Even the horse, Roach, is the most stupid, dumbest animal that has even been rescued from an abandoned pet sanctuary. Whistling your horse to action has it panicking into a fence, rendering it unable to approach you. Or even sometimes you try desperately to locate it only to discover it’s in a building. One time, I just couldn’t see it despite the map telling me I was practically on top of it, but then realised with utter horror, it was right in front of me. Only the game had only rendered it’s eye balls as they hovered ungraciously in front of me, as the PS4 played catchup to the rest of the horse’s body.
In addition to the above gripes, the lack of any real thought going into the levelling up system was a little disappointing. I never really felt that I was acquiring any new skills, or becoming more badass, rather I thought I was simply getting better with my character. The levelling up trees didn’t appear to give any compliment towards a rewarding progress with most of my selections becoming more and more arbitrary, even completing the game with 5 skill points that I didn’t even both spending.

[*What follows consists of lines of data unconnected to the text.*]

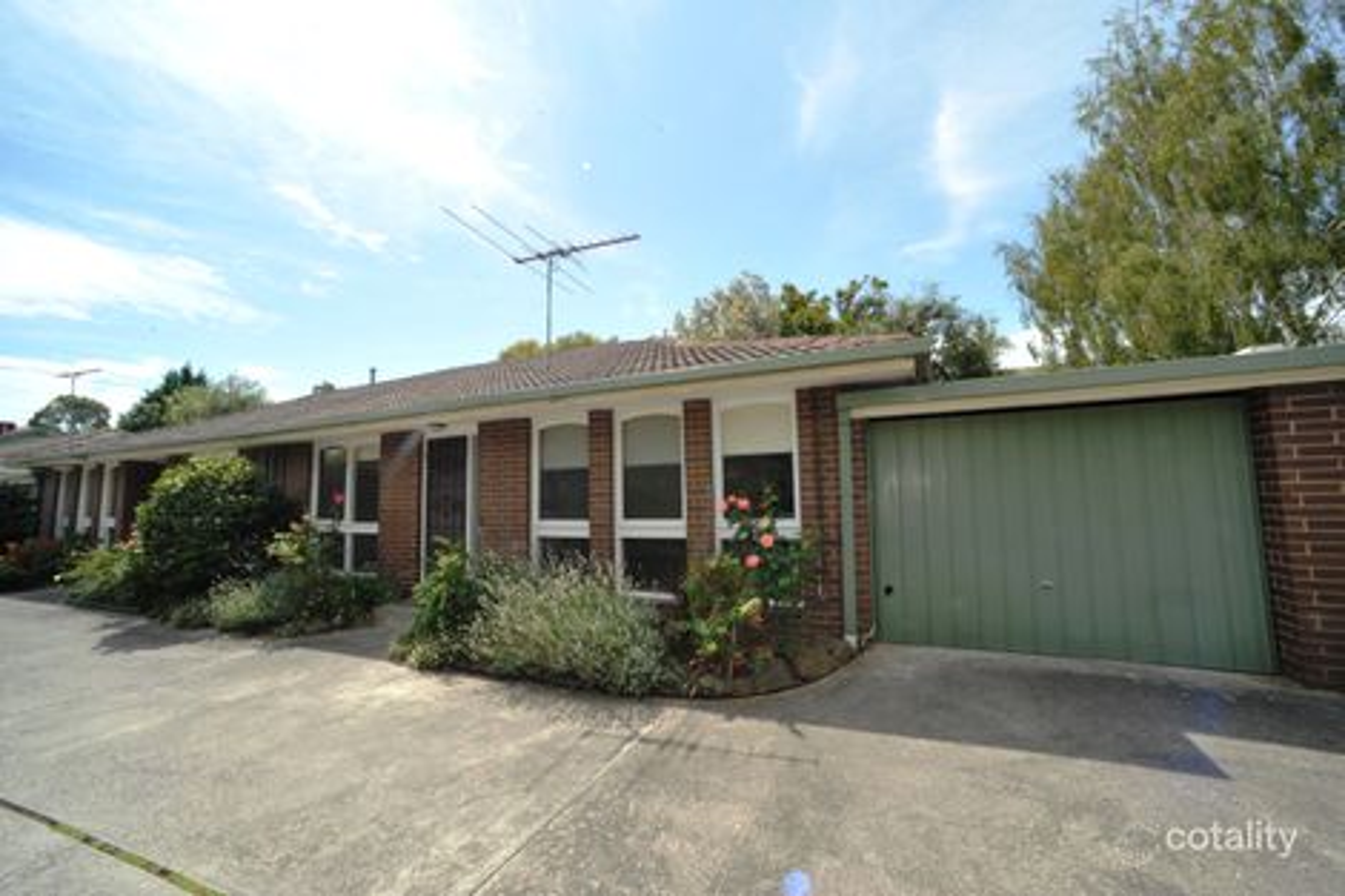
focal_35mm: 14
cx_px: 672
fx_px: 523
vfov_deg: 81.2
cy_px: 448
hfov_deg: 104.3
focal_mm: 14
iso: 400
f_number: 22
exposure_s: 1/60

The plus point to that was that I felt I was clearly doing something right with my character, but they should have either completely abandoned the system or provided something more rewarding. As it stands, it seems to do nothing other than confuse.
Aside from that, crafting is sufficiently rewarding, although I found, in typical RPG fashion, I was carrying about 300 potions I’d never used. Such is the way of these games that we are encouraged to hoard.
Despite the many issues, this is still an epic, majestic, beautifully told, superbly acted, sometimes very very funny, sometimes shockingly tragic story. It’s a master-craft of gaming expertise and you can now understand why Poland’s Prime Minister allegedly popped in to say well done to the team. That’s pretty damn good praise that and according to my experience is thoroughly well deserved.
Please buy this game and live it. It’s redefined the paradigm of the RPG and I’m so enamoured by it, even though I was pleading desperately to finish it (it became an obsession), I’m somewhat sad it’s over too. Now I await the free content they’ve promised as a way of thanking players. Is this the future of gaming? If so, get some ibuprofen gel. Your hands are going to need it.